World’s Smallest Newborn Turns Three, Celebrates “Shichi-Go-San” in Japan
All Dressed Up
Shichi-go-san is a joyous time for young Japanese households. Observed from mid-November, the custom involves families with children who are three, five, or seven years old visiting a Shintō shrine or Buddhist temple to pray for the health and happiness of their little ones.
Among the parade of little tykes dolled up in kimonos and sporting miniature suits and ties at a shrine in Karuizawa in Nagano Prefecture was three-year-old Sekino Ryūsuke.

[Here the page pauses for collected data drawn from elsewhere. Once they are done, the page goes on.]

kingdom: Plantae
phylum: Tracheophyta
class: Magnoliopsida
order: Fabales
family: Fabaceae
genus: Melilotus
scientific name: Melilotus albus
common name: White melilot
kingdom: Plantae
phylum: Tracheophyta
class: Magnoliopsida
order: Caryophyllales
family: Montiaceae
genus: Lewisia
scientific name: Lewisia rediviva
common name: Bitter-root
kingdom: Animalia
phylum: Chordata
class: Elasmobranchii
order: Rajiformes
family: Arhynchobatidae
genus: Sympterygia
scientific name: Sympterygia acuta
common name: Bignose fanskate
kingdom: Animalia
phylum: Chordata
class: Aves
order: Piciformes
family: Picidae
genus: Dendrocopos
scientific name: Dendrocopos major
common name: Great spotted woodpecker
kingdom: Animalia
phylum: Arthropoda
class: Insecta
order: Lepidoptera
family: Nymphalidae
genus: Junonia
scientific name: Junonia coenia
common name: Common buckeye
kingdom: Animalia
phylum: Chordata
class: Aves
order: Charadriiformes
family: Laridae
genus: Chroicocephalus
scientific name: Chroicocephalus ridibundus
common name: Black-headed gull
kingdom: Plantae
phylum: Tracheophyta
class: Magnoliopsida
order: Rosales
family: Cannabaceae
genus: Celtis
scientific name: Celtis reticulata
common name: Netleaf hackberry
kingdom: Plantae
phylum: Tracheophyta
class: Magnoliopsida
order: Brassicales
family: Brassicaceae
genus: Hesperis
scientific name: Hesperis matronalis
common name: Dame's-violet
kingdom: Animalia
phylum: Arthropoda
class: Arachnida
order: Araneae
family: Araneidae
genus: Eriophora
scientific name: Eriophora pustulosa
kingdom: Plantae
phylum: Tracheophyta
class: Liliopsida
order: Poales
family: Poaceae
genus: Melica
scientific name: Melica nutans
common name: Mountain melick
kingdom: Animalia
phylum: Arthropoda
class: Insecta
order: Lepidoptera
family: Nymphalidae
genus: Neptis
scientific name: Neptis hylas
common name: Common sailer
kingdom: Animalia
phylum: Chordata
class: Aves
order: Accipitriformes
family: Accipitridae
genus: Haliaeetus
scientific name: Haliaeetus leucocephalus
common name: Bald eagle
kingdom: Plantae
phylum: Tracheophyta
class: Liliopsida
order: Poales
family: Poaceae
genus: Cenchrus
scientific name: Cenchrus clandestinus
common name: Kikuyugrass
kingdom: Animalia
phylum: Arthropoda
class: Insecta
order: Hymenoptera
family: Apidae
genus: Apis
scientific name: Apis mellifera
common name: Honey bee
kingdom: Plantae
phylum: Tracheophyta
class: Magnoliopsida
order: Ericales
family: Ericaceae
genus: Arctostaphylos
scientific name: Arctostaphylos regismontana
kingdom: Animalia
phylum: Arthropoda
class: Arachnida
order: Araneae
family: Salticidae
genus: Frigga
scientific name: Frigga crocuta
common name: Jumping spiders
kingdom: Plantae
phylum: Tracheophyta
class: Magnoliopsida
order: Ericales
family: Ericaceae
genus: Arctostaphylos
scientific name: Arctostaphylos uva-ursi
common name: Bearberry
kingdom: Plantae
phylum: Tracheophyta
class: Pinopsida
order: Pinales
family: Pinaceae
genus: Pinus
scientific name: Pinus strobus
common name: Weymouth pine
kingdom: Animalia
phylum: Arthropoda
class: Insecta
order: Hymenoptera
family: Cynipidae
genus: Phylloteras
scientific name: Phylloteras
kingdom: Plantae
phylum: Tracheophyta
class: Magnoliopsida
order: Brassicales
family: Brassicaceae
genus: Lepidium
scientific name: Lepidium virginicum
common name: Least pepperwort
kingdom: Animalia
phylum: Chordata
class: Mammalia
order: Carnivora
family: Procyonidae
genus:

Born in 2018, he drew media attention as the world’s smallest newborn when he was delivered weighing a mere 258 grams and measuring 22 centimeters.
Wearing a jacket a few sizes too large for his tiny frame, the one-time “miracle baby” charges up the steps of a shrine, displaying the same energy and reckless abandon as his peers. His mother Toshiko watches his progress with a smile, saying that his outfit is a tad big but he will grow into it in time.
Small, but Getting Bigger
Doctors delivered Ryūsuke via emergency cesarian section on October 1, 2018, after discovering that he was not gaining sufficient weight in the womb. During tense months in the natal intensive care unit at Nagano Children’s Hospital, he grew to over three kilograms, and was eventually discharged to his waiting parents and siblings in April the following year.
As of November 2021, Ryūsuke officially weighs in at 7.16 kilograms and measures 74.2 centimeters tall. Although only half the average size for his age group, he is making up the difference with a hearty appetite. “He’s always hungry,” notes Toshiko. “Meat dishes are his favorite, especially fried chicken.”
In April 2021, Ryūsuke reached another milestone by starting nursery school. Although smaller than his classmates, he is developing quickly and gaining confidence, including making himself heard when he wants something. “His communication skills have improved a lot,” says older brother Yūhei.
The Sekino’s shichi-go-san visit was a normal affair in most ways. Surrounded by his three older siblings and mother, Ryūsuke, snug in his father Kōhei’s arms, received the blessings of the deity of the shrine along with the traditional colorfully decorated bag of chitose ame, long, thin candy offered as a symbol of healthy growth and a long life. “When the gūji [shrine priest] handed over the bag, Ryūsuke started bawling,” recounts Kōhei with a smile. “I quickly passed him over to his mom and he settled right down.” Another ancient ritual repeated.
Before returning home, Ryūsuke drew an omikuji, a fortune-telling slip, his first ever. “He got shōkichi,” says Kōhei. “Not the best, but still good. It means he has ample room to grow.”
The family is grateful for the providence it has received so far. “I can’t express how happy we are to be celebrating shichi-go-san together,” says Kōhei. Toshiko shares the sentiment. “He loves to run and play with his friends, and is learning so many new things. I look forward to seeing what kind of person he becomes.”